__TRY IT__
Please decide whether each statement agrees with the passage on the yellow-cake uranium claim, answering yes or no and quoting the words from the passage that decide it. (a) Joe Wilson was sent to Niger to look into the uranium claim. (b) The uranium allegation appeared in Bush's 2005 State of the Union. (c) Bolton urged Bush to include the allegation.

__DOCUMENT PASSAGE__
┄┄┄┄┄┄┄┄┄┄┄┄┄┄┄┄┄┄┄┄

Remember the whole “yellow-cake uranium” thing? Bolton was one of the hawks who encouraged George W. Bush to include in his 2003 State of the Union the allegation that Saddam had tried to procure yellow-cake uranium from the African country of Niger. That charge was based on a bunch of forged documents and roundly debunked by former ambassador Joe Wilson, who was dispatched to Niger to investigate the claim. When Wilson wrote an Op-Ed shooting down the yellow-cake nonsense, one of Vice President Dick Cheney’s factotums outed Wilson wife, Valerie Plame, as an undercover CIA officer, starting a controversy that has lasted almost as long as the Iraq War itself. Bolton was right there with the “mushroom cloud” crowd, warning that Saddam was going to wipe us off the face of the earth if we didn’t take him out in the next 15 minutes.

┄┄┄┄┄┄┄┄┄┄┄┄┄┄┄┄┄┄┄┄

__SOURCE MATERIAL__
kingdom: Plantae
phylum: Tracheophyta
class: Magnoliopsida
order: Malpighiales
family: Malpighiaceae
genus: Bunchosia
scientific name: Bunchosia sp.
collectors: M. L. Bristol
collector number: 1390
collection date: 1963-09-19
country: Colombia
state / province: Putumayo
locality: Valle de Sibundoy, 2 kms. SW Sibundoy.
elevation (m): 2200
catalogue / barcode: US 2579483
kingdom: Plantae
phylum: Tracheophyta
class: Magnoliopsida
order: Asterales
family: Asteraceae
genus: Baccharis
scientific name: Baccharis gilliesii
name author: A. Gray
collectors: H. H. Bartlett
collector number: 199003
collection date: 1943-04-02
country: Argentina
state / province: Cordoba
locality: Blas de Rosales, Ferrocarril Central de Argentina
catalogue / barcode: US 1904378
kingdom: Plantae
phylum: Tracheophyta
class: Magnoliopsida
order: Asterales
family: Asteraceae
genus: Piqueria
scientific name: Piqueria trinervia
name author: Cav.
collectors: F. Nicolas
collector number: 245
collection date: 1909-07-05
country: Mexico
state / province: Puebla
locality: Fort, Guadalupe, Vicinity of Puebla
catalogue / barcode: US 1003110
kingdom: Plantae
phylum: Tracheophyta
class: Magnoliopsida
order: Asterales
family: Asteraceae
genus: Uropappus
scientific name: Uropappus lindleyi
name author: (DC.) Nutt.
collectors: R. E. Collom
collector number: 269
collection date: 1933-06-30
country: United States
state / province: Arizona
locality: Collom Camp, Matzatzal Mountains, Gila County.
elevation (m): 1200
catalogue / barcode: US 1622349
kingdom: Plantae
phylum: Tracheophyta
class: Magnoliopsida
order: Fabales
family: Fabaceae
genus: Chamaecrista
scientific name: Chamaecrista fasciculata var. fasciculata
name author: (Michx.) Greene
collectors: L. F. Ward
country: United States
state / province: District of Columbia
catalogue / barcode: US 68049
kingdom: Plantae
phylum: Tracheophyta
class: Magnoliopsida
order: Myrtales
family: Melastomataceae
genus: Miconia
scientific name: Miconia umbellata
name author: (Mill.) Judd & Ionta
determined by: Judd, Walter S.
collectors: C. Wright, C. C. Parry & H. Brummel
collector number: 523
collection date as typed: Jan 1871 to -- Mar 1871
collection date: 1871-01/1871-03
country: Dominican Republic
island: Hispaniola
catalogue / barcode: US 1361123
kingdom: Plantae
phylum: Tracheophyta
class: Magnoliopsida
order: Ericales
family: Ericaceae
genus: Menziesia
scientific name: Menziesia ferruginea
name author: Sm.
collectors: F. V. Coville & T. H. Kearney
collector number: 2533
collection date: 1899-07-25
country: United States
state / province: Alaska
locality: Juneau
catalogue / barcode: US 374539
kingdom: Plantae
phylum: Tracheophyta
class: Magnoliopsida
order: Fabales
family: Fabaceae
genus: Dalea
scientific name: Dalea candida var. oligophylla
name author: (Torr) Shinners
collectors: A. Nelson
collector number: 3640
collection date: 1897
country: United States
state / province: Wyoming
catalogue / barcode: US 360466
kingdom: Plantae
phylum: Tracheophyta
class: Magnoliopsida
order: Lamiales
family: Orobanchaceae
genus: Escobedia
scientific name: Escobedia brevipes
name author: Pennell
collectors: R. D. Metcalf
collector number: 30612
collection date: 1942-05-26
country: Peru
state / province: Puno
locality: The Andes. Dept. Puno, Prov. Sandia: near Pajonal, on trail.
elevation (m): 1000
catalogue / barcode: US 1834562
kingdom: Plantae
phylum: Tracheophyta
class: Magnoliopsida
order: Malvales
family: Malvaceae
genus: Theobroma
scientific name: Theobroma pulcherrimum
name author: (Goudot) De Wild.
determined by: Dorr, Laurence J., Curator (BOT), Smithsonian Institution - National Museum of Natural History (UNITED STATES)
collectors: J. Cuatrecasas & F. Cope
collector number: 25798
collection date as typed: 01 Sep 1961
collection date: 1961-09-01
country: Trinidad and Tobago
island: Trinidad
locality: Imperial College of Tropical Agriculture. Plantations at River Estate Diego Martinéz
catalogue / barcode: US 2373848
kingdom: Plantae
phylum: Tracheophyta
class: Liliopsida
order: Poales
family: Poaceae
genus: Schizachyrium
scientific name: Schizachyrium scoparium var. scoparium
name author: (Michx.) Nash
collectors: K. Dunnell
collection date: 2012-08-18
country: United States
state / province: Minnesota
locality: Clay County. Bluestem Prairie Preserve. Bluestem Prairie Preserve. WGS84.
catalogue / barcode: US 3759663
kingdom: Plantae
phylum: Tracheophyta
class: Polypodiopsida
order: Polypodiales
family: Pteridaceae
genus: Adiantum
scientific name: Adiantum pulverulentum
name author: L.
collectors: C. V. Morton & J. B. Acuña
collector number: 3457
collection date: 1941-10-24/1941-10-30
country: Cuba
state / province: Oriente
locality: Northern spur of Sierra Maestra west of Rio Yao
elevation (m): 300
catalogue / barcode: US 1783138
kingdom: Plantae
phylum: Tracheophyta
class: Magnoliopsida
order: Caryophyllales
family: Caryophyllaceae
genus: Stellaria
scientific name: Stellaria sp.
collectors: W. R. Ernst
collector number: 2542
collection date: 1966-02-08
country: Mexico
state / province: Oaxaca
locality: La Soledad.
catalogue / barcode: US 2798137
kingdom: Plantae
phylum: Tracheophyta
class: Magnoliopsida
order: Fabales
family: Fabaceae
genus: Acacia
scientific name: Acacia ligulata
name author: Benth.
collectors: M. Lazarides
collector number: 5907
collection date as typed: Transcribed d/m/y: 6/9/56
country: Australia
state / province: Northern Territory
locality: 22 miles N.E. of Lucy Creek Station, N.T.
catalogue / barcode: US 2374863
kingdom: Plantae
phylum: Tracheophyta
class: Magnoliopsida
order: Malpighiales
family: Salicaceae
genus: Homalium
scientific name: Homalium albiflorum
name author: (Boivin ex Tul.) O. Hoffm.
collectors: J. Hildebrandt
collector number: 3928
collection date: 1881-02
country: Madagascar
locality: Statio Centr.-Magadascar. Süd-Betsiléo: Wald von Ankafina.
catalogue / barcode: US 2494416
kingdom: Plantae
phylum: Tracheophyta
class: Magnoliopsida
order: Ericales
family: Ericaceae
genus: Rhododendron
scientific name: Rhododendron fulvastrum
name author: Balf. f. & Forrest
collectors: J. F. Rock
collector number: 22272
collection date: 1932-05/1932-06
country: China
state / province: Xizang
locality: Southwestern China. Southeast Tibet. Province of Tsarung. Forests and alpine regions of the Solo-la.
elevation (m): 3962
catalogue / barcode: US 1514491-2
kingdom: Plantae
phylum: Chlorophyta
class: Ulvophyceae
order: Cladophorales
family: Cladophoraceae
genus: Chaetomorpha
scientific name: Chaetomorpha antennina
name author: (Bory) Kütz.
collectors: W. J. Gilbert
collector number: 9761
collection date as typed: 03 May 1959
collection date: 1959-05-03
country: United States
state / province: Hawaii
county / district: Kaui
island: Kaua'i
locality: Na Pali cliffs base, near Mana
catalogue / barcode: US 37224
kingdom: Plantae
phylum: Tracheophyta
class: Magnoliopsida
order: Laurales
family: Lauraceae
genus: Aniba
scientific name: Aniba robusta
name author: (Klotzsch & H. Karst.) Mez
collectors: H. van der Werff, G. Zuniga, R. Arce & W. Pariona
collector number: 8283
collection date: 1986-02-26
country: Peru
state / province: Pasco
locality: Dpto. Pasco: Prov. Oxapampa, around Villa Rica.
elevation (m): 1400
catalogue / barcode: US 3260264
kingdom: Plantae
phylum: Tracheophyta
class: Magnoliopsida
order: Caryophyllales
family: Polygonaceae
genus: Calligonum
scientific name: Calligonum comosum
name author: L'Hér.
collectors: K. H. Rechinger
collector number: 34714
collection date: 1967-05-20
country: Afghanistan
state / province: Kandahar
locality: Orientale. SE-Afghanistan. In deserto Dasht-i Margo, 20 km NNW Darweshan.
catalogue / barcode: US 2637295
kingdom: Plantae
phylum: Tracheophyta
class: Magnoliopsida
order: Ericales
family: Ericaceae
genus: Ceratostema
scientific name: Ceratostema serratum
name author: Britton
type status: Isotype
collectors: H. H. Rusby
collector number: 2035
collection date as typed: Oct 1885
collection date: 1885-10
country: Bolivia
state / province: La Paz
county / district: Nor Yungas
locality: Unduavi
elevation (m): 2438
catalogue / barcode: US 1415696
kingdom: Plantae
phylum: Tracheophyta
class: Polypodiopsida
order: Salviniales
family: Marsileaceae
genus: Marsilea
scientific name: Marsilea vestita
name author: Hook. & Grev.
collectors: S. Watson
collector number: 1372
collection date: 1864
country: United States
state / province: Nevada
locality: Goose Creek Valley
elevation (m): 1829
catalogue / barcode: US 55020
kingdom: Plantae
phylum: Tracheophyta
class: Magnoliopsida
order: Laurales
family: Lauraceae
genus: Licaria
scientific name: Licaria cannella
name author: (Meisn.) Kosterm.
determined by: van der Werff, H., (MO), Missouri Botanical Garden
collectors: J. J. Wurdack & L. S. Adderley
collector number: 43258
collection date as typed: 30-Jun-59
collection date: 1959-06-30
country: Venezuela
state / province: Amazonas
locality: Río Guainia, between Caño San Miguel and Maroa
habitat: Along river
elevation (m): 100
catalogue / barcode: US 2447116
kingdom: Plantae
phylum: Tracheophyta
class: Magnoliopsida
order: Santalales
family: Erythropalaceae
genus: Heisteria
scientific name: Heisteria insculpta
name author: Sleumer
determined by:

┄┄┄┄┄┄┄┄┄┄┄┄┄┄┄┄┄┄┄┄

__SOLUTION FOR THIS EXERCISE__
(a) Yes: "who was dispatched to Niger to investigate the claim"
(b) No: "to include in his 2003 State of the Union the allegation"
(c) Yes: "Bolton was one of the hawks who encouraged George W. Bush to include in his 2003 State of the Union the allegation"